News of the Katrina idea’s demise came in February 2019, when Deadline reported that FX was no longer moving forward with the idea and that Hollywood producer Scott Rudin, who owned the rights to Fink’s book, might shop the project elsewhere. TV producer Carlton Cuse later snapped up the rights and teamed up with screenwriter John Ridley to create the miniseries Five Days at Memorial, which premiered on Apple TV+ in August 2022.
The proposed Studio 54-set season doesn’t seem to be happening either.
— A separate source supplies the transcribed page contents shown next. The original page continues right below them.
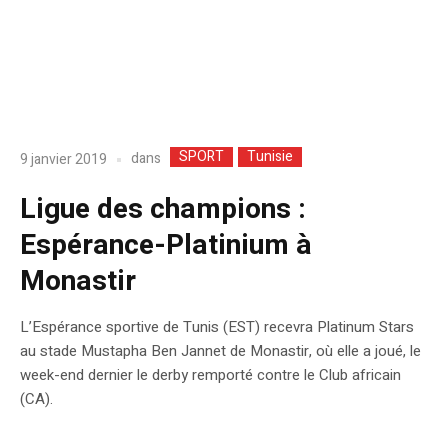
SPORT
Tunisie
dans
9 janvier 2019
Ligue des champions :
Espérance-Platinium à
Monastir
L’Espérance sportive de Tunis (EST) recevra Platinum Stars
au stade Mustapha Ben Jannet de Monastir, où elle a joué, le
week-end dernier le derby remporté contre le Club africain
(CA).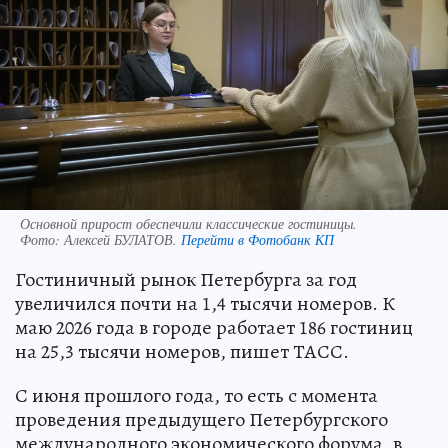
Основной прирост обеспечили классические гостиницы.
Фото:
Алексей БУЛАТОВ.
Перейти в Фотобанк КП
Гостиничный рынок Петербурга за год
увеличился почти на 1,4 тысячи номеров. К
маю 2026 года в городе работает 186 гостиниц
на 25,3 тысячи номеров, пишет ТАСС.
С июня прошлого года, то есть с момента
проведения предыдущего Петербургского
международного экономического форума, в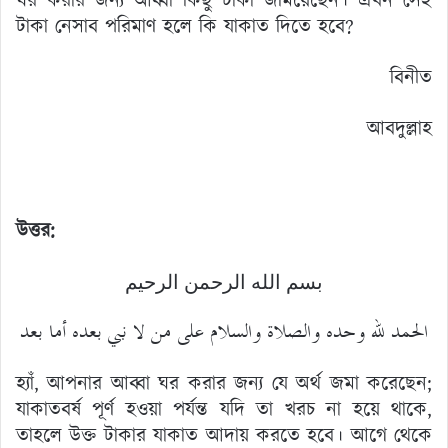
ঘর করার জন্য আব্বা কিছু টাকা জমিয়েছেন। এখন সেই
টাকা নেসাব পরিমাণ হলে কি যাকাত দিতে হবে?
বিনীত
আবদুল্লাহ
উত্তর:
بسم الله الرحمن الرحيم
الحمد لله وحده والصلاة والسلام على من لا نبي بعده أما بعد
হ্যাঁ, আপনার আব্বা ঘর করার জন্য যে অর্থ জমা করেছেন;
যাকাতবর্ষ পূর্ণ হওয়া পর্যন্ত যদি তা খরচ না হয়ে থাকে,
তাহলে উক্ত টাকার যাকাত আদায় করতে হবে। আগে থেকে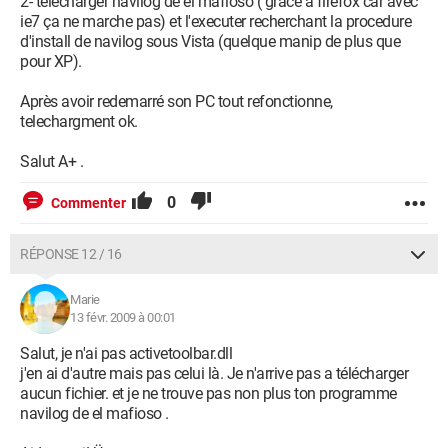
2- telecharger navilog de el mafioso ( grace à firefox car avec
ie7 ça ne marche pas) et l'executer recherchant la procedure
d'install de navilog sous Vista (quelque manip de plus que
pour XP).
Après avoir redemarré son PC tout refonctionne,
telechargment ok.
Salut A+ .
0
Commenter
RÉPONSE 12 / 16
Marie
13 févr. 2009 à 00:01
Salut, je n'ai pas activetoolbar.dll
j'en ai d'autre mais pas celui là. Je n'arrive pas a télécharger
aucun fichier. et je ne trouve pas non plus ton programme
navilog de el mafioso .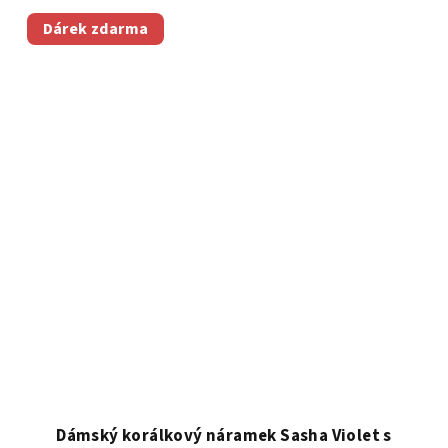
Dárek zdarma
Dámský korálkový náramek Sasha Violet s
In August 2021, FX announced that Studio 54: American Crime Story was being developed as a possible fourth season of the ACS franchise. As the network explained in a logline, Studio 54 would follow the rise and fall of Steve Rubell and Ian Schrager, who turned the titular Manhattan nightclub into a mecca for parties, music, sex, and drugs, before getting convicted of tax fraud less than three years later.
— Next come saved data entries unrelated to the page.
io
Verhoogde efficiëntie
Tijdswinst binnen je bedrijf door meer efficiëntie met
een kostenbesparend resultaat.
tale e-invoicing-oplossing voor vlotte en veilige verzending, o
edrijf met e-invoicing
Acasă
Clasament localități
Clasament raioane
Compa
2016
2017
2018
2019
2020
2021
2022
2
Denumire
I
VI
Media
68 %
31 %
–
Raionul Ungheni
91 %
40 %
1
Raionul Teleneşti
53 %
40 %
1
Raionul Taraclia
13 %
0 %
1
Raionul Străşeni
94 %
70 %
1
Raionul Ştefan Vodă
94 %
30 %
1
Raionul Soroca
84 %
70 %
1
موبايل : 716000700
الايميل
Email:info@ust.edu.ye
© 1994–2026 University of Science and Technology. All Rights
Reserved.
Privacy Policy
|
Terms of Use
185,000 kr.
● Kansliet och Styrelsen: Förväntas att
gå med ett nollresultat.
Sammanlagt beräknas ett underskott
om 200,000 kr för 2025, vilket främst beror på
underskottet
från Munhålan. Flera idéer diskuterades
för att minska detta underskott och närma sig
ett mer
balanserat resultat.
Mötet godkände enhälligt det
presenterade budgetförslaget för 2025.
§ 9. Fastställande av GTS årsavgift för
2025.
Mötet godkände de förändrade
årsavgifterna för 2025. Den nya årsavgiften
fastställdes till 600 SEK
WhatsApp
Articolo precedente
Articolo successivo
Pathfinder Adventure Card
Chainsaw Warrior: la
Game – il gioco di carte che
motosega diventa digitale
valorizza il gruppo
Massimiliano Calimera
Since then, we’ve heard precious little about the Studio 54 project, aside from Landgraf’s assurance in January 2023 that a fourth season of ACS was “headed towards production.”
The last substantial update on Studio 54 came in September 2024, when Variety reported that the season didn’t seem likely after interviewing executive producers Nina Jacobson and Brad Simpson, who were then focused on Love Story (née American Love Story).
“The reason we can never announce anything, ever again, is because once, Ryan said ‘Studio 54’ and now it’s 10 years later, and in every interview we have, people bring it up,” Simpson told the magazine at the time. “We develop multiple things and multiple ideas. It’s not that we’re trying to be secretive, we’re seeing what bubbles up and what comes in. We’ve learned if we announce something, it becomes a Wikipedia entry.”
Meanwhile, other Ryan Murphy productions have depicted other American crime stories.
Following American Crime Story’s debut, Murphy ushered to TV screens other true-crime tales that could have been ACS seasons. The three produced seasons of Monster, an anthology Murphy co-created with Ian Brennan, revisit the murders committed by Jeffrey Dahmer, Lyle and Erik Menendez, and Ed Gein. The Watcher, another Murphy–Brennan creation, dramatizes a real-life, unsolved stalking case in suburban New Jersey. And American Sports Story, which Murphy executive-produced, portrays the life of NFL star-turned-convicted murderer Aaron Hernandez. (And frankly, some TV viewers might consider the release of Murphy’s All’s Fair its own American crime story…)
Suffice it to say, American Crime Story is on the back burner as Murphy and his collaborators focus on other productions. But who’s to say what they’re dreaming up in an office on some Hollywood backlot? The anthology could stage an American comeback story if its producers land on the right Season 4 idea.